Task details.
Whenever the word "assign" appears in a line of the listing, copy that line.

Data for this task.
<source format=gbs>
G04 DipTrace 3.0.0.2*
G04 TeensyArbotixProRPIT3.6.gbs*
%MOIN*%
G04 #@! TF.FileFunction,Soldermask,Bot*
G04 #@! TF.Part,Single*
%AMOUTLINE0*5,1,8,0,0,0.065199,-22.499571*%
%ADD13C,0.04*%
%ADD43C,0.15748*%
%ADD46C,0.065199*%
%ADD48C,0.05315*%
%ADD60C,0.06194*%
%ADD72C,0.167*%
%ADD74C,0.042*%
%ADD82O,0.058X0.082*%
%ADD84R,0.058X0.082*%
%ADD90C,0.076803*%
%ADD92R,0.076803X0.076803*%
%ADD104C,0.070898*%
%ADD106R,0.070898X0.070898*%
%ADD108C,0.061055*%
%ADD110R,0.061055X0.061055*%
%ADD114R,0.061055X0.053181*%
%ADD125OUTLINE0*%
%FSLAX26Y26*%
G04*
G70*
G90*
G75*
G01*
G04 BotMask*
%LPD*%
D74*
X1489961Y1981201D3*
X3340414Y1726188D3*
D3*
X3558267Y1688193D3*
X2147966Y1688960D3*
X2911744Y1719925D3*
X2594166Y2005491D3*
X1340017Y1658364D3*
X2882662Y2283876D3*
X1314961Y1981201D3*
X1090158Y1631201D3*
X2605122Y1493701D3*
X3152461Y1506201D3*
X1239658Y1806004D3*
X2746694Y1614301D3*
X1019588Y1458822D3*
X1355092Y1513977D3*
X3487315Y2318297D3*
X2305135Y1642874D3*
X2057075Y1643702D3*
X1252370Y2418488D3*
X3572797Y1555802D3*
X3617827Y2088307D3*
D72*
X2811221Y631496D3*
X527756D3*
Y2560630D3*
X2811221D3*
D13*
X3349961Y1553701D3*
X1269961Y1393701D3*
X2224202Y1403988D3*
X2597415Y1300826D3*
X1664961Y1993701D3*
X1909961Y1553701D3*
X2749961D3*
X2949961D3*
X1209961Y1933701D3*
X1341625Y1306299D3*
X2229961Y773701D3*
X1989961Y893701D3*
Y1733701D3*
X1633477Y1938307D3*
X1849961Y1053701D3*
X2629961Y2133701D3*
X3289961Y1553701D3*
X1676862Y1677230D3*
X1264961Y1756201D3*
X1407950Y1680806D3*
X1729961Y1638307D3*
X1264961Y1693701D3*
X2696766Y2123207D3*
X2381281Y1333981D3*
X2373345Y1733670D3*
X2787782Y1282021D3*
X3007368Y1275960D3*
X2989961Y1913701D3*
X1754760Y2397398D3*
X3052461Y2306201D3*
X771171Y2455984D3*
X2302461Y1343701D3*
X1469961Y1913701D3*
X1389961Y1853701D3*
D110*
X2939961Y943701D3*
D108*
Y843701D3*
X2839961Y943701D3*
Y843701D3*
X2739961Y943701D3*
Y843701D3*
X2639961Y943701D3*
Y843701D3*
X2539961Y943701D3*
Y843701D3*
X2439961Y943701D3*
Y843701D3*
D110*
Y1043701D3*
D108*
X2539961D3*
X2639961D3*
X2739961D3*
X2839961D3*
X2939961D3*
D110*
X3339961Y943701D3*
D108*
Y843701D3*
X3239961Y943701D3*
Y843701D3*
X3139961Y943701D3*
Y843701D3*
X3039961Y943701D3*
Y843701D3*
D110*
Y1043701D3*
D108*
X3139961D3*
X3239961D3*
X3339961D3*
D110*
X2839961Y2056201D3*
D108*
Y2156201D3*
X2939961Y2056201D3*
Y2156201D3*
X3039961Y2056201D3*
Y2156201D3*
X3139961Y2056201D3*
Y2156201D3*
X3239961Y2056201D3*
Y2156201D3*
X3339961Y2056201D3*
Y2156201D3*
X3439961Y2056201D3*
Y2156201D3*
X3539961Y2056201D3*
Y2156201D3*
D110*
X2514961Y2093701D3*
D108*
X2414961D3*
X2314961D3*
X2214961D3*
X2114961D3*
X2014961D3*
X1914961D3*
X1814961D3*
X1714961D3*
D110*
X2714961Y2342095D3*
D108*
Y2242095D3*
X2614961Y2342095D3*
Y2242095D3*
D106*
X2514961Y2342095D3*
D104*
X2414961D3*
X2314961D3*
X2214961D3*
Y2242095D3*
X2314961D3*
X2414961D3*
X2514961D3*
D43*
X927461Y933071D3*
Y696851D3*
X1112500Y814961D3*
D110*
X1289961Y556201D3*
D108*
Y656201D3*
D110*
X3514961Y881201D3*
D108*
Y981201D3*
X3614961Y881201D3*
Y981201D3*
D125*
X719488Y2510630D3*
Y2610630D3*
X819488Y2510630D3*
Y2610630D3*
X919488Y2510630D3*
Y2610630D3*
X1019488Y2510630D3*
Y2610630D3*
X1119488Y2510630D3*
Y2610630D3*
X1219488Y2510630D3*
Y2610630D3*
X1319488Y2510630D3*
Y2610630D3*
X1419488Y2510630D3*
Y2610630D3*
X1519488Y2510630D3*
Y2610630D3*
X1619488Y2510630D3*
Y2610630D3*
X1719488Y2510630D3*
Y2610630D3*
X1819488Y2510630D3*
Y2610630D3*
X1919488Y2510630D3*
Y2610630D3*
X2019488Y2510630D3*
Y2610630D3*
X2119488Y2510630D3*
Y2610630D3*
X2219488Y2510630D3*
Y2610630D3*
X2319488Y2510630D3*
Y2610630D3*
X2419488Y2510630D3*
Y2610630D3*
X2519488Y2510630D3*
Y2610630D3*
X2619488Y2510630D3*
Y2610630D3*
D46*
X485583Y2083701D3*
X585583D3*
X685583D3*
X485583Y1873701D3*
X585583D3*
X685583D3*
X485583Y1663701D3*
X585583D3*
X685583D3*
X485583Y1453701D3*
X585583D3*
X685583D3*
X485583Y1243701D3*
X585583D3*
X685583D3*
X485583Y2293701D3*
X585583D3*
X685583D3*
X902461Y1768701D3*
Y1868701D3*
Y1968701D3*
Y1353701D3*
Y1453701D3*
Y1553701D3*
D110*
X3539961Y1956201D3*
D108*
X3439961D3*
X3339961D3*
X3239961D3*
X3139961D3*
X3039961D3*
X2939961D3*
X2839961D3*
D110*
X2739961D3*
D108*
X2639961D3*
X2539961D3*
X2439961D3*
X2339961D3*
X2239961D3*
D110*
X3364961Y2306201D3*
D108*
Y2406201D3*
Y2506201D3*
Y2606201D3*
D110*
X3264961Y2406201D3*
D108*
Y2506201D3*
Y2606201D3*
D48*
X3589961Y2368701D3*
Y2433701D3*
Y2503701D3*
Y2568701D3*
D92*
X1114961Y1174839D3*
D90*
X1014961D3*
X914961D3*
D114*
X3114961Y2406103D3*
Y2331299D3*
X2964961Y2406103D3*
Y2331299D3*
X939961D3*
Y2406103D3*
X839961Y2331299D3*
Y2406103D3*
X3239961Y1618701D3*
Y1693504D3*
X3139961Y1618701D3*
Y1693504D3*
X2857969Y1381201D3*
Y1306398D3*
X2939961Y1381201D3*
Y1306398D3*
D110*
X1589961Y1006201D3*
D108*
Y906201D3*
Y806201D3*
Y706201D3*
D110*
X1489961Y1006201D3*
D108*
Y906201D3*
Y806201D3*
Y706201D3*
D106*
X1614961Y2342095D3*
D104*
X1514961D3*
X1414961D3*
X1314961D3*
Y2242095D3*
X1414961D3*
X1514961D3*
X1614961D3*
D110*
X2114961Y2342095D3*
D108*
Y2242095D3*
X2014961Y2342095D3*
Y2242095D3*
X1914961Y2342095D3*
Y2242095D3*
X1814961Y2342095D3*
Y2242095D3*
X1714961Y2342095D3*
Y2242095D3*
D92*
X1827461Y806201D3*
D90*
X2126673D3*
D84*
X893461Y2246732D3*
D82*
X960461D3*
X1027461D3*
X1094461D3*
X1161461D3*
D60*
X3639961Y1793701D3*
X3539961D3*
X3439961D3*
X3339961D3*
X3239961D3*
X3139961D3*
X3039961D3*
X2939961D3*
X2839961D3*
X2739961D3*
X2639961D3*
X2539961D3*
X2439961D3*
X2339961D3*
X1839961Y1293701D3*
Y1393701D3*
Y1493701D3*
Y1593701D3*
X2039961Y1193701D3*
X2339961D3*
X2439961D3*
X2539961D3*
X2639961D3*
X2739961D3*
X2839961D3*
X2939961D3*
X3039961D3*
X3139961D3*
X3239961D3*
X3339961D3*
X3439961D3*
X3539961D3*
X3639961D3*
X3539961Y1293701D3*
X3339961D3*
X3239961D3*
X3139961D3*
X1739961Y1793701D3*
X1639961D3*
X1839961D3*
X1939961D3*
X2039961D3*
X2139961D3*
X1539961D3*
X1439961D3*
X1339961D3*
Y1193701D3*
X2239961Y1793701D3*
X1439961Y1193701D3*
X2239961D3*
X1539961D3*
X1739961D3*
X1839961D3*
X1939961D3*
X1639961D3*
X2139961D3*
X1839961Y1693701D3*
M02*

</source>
==
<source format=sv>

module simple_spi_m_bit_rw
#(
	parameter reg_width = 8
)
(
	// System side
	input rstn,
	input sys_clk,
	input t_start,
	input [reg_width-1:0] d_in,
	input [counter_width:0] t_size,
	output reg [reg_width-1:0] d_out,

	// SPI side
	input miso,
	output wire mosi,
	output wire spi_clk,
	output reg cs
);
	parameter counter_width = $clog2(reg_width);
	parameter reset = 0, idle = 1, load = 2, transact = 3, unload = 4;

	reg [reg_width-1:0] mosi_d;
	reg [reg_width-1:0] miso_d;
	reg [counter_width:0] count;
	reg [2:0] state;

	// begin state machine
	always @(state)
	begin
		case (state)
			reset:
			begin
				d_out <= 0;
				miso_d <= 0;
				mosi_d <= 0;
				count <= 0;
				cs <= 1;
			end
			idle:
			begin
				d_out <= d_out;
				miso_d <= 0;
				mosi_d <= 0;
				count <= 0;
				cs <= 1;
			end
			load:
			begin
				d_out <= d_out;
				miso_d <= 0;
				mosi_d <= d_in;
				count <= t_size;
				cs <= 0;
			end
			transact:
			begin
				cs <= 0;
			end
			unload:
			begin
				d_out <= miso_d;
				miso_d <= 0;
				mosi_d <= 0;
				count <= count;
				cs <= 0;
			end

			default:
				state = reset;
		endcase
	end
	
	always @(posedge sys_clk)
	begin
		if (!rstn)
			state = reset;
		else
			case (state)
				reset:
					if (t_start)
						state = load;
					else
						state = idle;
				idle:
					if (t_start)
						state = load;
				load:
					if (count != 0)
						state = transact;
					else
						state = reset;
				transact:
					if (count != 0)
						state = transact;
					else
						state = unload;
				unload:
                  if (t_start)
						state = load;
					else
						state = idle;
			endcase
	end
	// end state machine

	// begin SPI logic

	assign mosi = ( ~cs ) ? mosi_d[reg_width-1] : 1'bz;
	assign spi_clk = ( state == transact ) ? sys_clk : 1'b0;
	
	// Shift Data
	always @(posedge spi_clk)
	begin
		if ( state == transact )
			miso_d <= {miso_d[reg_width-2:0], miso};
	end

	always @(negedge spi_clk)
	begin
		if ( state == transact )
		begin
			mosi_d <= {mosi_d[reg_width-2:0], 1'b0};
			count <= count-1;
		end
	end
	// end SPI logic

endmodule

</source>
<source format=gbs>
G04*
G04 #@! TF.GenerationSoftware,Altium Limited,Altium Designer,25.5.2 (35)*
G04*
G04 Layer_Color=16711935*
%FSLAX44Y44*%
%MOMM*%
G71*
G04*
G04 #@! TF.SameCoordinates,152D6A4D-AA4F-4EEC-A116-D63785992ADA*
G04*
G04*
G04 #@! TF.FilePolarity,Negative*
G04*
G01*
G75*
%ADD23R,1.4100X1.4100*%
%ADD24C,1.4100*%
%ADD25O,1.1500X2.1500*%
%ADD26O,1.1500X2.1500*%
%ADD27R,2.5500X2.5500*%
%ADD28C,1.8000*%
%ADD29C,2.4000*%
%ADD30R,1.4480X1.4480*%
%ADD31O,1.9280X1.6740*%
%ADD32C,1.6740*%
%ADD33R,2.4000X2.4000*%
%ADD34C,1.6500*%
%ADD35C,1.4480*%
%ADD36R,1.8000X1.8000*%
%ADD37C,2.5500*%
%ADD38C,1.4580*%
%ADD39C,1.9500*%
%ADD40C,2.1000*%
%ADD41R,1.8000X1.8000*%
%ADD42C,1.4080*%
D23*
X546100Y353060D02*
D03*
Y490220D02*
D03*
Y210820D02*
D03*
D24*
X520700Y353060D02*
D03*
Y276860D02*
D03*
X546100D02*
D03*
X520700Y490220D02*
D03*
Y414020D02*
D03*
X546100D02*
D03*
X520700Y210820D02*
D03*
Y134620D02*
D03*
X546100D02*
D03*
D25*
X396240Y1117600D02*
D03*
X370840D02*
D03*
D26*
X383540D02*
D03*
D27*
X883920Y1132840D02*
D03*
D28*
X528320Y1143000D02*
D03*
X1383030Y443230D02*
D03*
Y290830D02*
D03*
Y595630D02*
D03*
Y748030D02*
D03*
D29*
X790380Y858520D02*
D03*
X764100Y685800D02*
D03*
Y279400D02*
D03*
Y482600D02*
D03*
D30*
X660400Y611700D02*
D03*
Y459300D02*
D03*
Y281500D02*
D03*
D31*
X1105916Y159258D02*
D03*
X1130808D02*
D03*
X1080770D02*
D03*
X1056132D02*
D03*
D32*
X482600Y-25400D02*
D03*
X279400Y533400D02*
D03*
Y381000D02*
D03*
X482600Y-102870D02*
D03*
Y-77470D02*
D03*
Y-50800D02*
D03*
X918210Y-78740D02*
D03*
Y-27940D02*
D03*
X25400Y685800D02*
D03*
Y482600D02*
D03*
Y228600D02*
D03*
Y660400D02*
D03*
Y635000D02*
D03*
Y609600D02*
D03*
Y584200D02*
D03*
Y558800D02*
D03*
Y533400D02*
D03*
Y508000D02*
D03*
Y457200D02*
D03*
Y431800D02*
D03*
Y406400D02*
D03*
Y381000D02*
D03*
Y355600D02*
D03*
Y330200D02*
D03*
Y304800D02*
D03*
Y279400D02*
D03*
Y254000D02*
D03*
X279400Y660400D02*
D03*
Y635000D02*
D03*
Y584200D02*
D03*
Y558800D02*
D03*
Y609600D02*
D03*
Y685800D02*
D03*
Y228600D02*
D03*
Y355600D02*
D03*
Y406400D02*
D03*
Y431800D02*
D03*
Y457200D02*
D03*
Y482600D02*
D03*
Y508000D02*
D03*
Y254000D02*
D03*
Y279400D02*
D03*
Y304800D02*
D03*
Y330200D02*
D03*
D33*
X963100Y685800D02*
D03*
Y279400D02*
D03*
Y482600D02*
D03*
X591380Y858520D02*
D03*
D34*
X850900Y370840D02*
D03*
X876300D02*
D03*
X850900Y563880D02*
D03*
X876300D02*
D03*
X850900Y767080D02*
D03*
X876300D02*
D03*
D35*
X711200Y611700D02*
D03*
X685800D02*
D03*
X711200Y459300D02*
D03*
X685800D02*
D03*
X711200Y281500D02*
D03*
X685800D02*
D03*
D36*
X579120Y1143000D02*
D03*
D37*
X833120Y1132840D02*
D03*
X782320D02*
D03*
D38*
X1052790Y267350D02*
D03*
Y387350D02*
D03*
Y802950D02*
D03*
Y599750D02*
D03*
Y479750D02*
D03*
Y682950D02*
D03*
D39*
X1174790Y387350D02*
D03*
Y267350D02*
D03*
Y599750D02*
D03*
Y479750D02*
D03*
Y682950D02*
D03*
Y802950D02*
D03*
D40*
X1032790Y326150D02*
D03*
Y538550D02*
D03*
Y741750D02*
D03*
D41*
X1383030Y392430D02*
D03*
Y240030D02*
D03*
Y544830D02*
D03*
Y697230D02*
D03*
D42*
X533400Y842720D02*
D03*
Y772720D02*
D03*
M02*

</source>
--
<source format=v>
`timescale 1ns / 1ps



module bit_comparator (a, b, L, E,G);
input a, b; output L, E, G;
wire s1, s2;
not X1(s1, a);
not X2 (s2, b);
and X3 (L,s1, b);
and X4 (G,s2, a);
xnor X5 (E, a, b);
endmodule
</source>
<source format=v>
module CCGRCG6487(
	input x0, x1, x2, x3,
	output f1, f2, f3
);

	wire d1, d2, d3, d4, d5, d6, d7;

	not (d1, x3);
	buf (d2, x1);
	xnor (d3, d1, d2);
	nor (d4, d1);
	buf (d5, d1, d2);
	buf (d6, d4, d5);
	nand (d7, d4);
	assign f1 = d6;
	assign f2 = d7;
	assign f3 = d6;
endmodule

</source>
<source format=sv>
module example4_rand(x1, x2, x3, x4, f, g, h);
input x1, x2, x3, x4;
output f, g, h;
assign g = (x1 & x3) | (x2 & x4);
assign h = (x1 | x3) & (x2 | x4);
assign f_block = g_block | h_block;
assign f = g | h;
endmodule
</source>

Result for this task.
	assign mosi = ( ~cs ) ? mosi_d[reg_width-1] : 1'bz;
	assign spi_clk = ( state == transact ) ? sys_clk : 1'b0;
	assign f1 = d6;
	assign f2 = d7;
	assign f3 = d6;
assign g = (x1 & x3) | (x2 & x4);
assign h = (x1 | x3) & (x2 | x4);
assign f_block = g_block | h_block;
assign f = g | h;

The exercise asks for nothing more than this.